A recent Developer Zone article, Why Startups Should Not Choose NoSql, argues that startups should “stick to a SQL solution” instead of choosing technologies such as Cassandra, MongoDB, HBase, Redis, etc. The author writes that this is not only because building good NoSQL data and query models is very difficult; but also that agility is key. As a startup learns what it has to change one or two years later, the challenge of extending these models is simply daunting.
The article goes on to explain how the tools typically found in relational databases make such evolution relatively easy: if you need a new entity type, create a new table. If you need a new relationship, write a new JOIN.
While it might be true, as the article points out, that many startups don’t require the web scale benefits that NoSQL offers, what if you are one of the lucky ones with an instantly viral service? After all, are you going to sink your blood, sweat and tears into a business and assume that you will not be wildly successful? Not believing in and being prepared for that kind of success, is a self-fulfilling disaster in the making.
In that context, the NoSQL solutions certainly seem more reasonable. Simplified horizontal scaling for user/query capacity and distributed/sharded repository management then become important, but that still doesn’t address the ease of use and agility shortcomings the article presents.
Some of the leading commercial examples have solved some of these problems, but they either have other limitations or are extremely complex and expensive to set up.
A hybrid system in which you model using a relational database, and then push the data out to a sharded system to serve queries, is another option. It’s not all that difficult to evolve into, and you get the benefit of good tooling and modeling support early on. Then you can treat the NoSQL system as a “downstream” system that you just feed and query. The issue here is that now you’ve done twice the work, implementing a relational database on day one and building a great application for your users, but then you have to throw much of it away when you move to NoSQL. Anyone who has worked in a startup knows that throwing away something that ‘kinda works’ and starting from scratch is tough to do….until it’s too late.
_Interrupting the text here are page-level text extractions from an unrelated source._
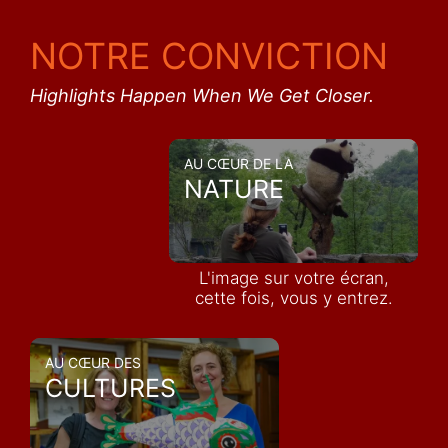
NOTRE CONVICTION
Highlights Happen When We Get Closer.
AU CŒUR DE LA
NATURE
L'image sur votre écran,
cette fois, vous y entrez.
AU CŒUR DES
CULTURES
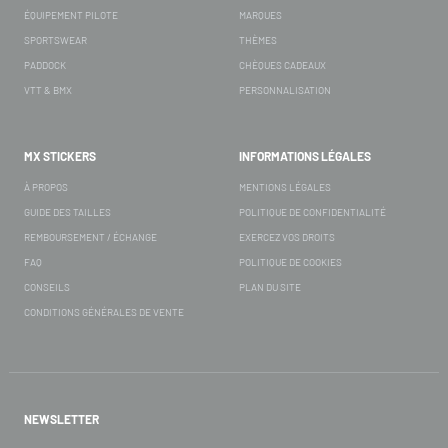
ÉQUIPEMENT PILOTE
MARQUES
SPORTSWEAR
THÈMES
PADDOCK
CHÈQUES CADEAUX
VTT & BMX
PERSONNALISATION
MX STICKERS
INFORMATIONS LÉGALES
À PROPOS
MENTIONS LÉGALES
GUIDE DES TAILLES
POLITIQUE DE CONFIDENTIALITÉ
REMBOURSEMENT / ÉCHANGE
EXERCEZ VOS DROITS
FAQ
POLITIQUE DE COOKIES
CONSEILS
PLAN DU SITE
CONDITIONS GÉNÉRALES DE VENTE
NEWSLETTER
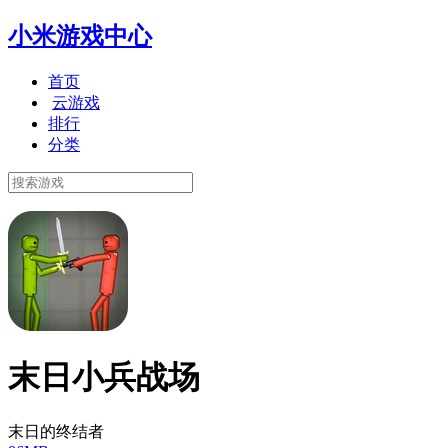
小米游戏中心
首页
云游戏
排行
分类
末日小兵战场
末日的终结者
So is there a “Goldilocks” or “just right” solution for startups? Not surprisingly, we believe Attivio’s Active Intelligence Engine (AIE) is the perfect fit. AIE supports a vast range of SQL to help developers get up and running quickly. Need to prototype a dashboard in a SQL tool like QlikView, Tableau or Tibco Spotfire? No problem. Some business guy says he needs to see the relationship between cats, dogs and mice with five minutes notice? We can help you there too. Our patented JOIN operator lets you use any relationships between records of any type — on the fly.
So far so good, but that sounds like a relational database, doesn’t it? We would be remiss in mentioning that full-text search is part of AIE, but not available in most RDBs. So you’re already way ahead.
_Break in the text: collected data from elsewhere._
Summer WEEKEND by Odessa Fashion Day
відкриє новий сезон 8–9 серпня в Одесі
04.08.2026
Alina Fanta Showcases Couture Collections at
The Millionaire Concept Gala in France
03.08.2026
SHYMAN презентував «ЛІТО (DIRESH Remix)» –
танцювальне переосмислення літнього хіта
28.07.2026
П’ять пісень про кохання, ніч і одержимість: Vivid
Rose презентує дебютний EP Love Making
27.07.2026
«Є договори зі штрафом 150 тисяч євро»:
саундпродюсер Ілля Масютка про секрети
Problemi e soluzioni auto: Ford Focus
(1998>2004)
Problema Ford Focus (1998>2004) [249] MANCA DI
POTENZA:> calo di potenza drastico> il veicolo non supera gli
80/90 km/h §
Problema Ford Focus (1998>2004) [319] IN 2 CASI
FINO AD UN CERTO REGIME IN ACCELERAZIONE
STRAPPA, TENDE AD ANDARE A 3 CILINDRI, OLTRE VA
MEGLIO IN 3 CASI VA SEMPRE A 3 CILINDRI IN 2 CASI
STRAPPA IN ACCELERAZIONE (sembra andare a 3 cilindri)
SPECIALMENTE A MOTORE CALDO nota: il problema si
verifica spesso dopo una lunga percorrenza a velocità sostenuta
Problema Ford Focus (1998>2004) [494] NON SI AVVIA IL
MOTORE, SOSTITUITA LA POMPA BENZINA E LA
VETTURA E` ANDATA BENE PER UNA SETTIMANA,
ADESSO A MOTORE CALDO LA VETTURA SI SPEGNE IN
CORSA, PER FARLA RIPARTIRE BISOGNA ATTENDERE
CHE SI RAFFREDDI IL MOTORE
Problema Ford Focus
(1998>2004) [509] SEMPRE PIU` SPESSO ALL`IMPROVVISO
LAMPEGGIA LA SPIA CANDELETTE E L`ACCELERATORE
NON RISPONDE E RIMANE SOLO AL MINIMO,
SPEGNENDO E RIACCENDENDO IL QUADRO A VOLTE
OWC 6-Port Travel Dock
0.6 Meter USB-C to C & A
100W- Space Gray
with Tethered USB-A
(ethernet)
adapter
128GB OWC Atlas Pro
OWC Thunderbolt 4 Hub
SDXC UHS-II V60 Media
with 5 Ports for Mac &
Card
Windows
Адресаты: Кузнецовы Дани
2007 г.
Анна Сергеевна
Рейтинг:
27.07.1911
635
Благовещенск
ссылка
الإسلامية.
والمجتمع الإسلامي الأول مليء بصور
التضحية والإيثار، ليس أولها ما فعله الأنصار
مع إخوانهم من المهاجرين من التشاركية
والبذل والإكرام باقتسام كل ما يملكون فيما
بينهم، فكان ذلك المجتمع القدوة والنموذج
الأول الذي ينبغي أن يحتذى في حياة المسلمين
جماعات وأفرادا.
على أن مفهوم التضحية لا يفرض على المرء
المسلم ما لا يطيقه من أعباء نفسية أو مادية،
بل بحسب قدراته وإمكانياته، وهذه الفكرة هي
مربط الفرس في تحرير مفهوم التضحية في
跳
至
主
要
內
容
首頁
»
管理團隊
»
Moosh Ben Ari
Now what happens if, as we mentioned, you succeed and demand for your service soars? This where we really start to look good. Underneath Attivio’s support for SQL is an index structure that supports massive, linear scalability. We recently helped a customer index 300 million documents; its 1.7 TB of data, sharded across three servers. The entire set is replicated to three additional machines to provide fault tolerance and additional query capacity. Our support for non-collocated JOINs means that you can STILL query the entire data set. You don’t have to manage the content on each shard, either. AIE takes care of all of that for you.
AIE fully supports the startup technology model, as described by the article. As the startup evolves, pivots and ultimately connects with their audience, they will find the ingestion, modeling, SQL, full-text search and scalability that they need — all supported by a commercial company with a superb track record of delivery and successful implementations.